_TEKST ŹRÓDŁOWY_:
>>>>>

Logo Przewdonik Katolicki

Jak to w Brazylii było

Kamila Tobolska
Emilia i Alex poznali się w Rio, oboje pracują teraz w krakowskim Komitecie Organizacyjnym ŚDM

Pomimo zdarzających się kłopotów z porozumiewaniem się doświadczyli gościnności i otwartych serc. Młodzi Polacy z Brazylii, gdzie odbywały się ostatnie ŚDM, przywieźli bagaż pozytywnych doświadczeń. A Emilia miłość.

„Dla mnie to była pielgrzymka życia! I jestem przekonany, że dla wielu osób, które były ze mną w Brazylii, również”. Te słowa usłyszałam niespełna trzy lata temu od jednego z uczestników Światowych Dni Młodzieży (ŚDM) w Rio de Janeiro zaraz po jego powrocie. Jak dodał, na przeżycia, które przyczyniły się do takiego entuzjazmu, składały się zarówno te z samego Rio, z centralnych obchodów ŚDM, jak i wcześniejsze z Dni w Diecezjach nazywanych też Tygodniem Misyjnym. Te drugie bowiem również dostarczają niezapomnianych wspomnień.

<<<<<

_ZADANIE 1_:
Odpowiedz na pytania na podstawie tekstu o ŚDM w Brazylii:
(a) W jakim mieście poznali się Emilia i Alex?
(b) Gdzie oboje teraz pracują?
(c) Jak inaczej nazywa się Dni w Diecezjach?
_ZADANIE 2_: Przetłumacz na angielski to zdanie z tekstu o ŚDM w Brazylii: „Młodzi Polacy z Brazylii, gdzie odbywały się ostatnie ŚDM, przywieźli bagaż pozytywnych doświadczeń.”
_ZADANIE 3_: Powtórz słowo w słowo fragment tekstu o ŚDM w Brazylii od „Pomimo zdarzających się” do „A Emilia miłość.”.

(Dane punktów kluczowych pozy człowieka)
>>>>>

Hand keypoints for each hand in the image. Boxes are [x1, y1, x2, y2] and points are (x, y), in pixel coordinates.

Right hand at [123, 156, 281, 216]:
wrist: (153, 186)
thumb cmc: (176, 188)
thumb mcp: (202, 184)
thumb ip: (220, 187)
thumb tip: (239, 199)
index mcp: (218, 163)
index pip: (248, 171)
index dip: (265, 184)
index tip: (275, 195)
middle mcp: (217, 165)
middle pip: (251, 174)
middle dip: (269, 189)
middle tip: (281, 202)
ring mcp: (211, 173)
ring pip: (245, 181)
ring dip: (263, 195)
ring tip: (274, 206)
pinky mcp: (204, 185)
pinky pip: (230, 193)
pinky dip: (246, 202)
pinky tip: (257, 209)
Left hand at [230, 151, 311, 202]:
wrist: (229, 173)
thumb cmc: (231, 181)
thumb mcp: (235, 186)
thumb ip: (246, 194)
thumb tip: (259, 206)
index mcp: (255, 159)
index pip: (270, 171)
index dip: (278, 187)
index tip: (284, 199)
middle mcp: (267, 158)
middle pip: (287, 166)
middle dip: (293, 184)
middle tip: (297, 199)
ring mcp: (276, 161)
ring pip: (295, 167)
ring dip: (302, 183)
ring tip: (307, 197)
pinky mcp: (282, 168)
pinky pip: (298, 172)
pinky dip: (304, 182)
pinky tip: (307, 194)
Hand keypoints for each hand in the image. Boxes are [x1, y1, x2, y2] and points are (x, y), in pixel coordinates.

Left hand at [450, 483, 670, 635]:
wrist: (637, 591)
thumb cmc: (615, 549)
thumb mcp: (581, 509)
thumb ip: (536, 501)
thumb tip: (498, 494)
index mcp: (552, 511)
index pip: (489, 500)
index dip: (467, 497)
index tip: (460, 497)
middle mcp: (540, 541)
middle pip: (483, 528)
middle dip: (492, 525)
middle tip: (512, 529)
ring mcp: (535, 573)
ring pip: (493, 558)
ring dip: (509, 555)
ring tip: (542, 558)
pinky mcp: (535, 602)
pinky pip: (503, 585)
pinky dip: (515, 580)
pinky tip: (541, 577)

<<<<<
>>>>>

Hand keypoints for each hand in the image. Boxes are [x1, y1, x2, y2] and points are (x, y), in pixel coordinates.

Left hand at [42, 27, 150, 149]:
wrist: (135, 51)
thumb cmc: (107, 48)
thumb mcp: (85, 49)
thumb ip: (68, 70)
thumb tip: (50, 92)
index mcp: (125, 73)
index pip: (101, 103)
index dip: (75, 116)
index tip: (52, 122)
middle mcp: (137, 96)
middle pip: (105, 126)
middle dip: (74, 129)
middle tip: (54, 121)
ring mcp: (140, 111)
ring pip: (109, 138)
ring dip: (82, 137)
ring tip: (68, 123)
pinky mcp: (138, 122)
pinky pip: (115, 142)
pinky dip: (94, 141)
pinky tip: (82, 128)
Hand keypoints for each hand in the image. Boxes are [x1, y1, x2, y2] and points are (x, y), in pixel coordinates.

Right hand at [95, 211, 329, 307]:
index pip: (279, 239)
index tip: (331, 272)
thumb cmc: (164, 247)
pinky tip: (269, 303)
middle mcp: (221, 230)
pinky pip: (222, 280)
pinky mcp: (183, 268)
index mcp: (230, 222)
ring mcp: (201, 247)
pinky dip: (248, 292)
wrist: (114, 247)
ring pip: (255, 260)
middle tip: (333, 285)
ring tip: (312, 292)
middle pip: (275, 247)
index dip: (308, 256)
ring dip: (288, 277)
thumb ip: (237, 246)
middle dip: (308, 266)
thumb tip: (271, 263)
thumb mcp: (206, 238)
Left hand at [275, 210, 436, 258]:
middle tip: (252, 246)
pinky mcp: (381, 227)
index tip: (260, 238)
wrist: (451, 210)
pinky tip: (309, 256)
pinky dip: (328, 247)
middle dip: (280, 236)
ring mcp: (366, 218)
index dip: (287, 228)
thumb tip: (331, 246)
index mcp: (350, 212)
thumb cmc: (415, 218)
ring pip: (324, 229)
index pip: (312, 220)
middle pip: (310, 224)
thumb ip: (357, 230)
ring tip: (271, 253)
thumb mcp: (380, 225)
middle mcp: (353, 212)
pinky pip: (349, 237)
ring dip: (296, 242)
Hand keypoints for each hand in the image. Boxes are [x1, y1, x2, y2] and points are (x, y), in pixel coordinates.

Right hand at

<<<<<
>>>>>

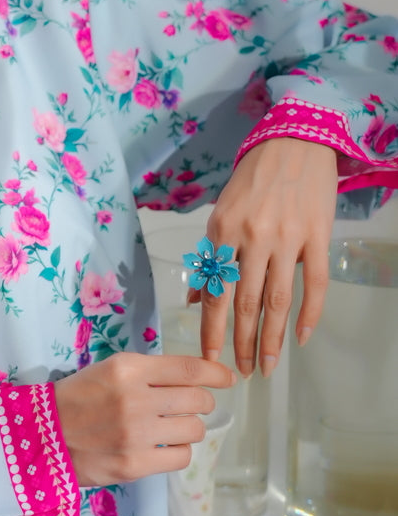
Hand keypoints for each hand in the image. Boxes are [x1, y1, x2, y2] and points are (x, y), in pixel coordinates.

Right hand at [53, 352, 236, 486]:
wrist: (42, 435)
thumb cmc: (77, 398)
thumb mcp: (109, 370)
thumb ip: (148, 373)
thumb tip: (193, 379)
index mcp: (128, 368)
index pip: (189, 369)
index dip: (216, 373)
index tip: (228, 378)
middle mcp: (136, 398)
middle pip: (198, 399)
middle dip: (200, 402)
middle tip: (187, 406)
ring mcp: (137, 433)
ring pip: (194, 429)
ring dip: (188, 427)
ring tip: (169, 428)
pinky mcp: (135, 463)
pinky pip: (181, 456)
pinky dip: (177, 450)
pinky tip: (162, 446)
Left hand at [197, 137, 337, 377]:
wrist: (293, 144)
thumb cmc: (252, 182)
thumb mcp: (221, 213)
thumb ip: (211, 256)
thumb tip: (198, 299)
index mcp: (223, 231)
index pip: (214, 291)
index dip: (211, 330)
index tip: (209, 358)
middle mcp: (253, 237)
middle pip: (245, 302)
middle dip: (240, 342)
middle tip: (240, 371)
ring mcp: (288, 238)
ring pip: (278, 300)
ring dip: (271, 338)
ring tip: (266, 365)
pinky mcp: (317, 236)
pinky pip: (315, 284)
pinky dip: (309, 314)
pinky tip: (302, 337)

<<<<<

_ODPOWIEDŹ 1_:
(a) W Rio.
(b) W krakowskim Komitecie Organizacyjnym ŚDM.
(c) Tygodniem Misyjnym.

_ODPOWIEDŹ 2_: Young Poles brought back from Brazil, where the most recent World Youth Day was held, a load of positive experiences.

_ODPOWIEDŹ 3_:
Pomimo zdarzających się kłopotów z porozumiewaniem się doświadczyli gościnności i otwartych serc. Młodzi Polacy z Brazylii, gdzie odbywały się ostatnie ŚDM, przywieźli bagaż pozytywnych doświadczeń. A Emilia miłość.